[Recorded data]
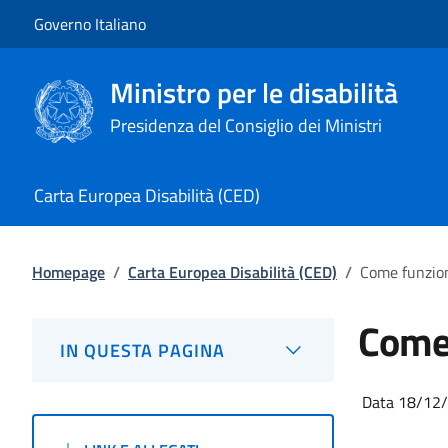
Vai al contenuto
Vai alla navigazione del sito
Governo Italiano
Ministro per le disabilità
Presidenza del Consiglio dei Ministri
Carta Europea Disabilità (CED)
Homepage
/
Carta Europea Disabilità (CED)
/
Come funzion
Come 
IN QUESTA PAGINA
Data 18/12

§ WORK REQUEST: Each record above is to be returned unchanged, while any picture it holds stays out.

§ EXERCISE OUTPUT:
Vai al contenuto
Vai alla navigazione del sito
Governo Italiano
Ministro per le disabilità
Presidenza del Consiglio dei Ministri
Carta Europea Disabilità (CED)
Homepage
/
Carta Europea Disabilità (CED)
/
Come funzion
Come 
IN QUESTA PAGINA
Data 18/12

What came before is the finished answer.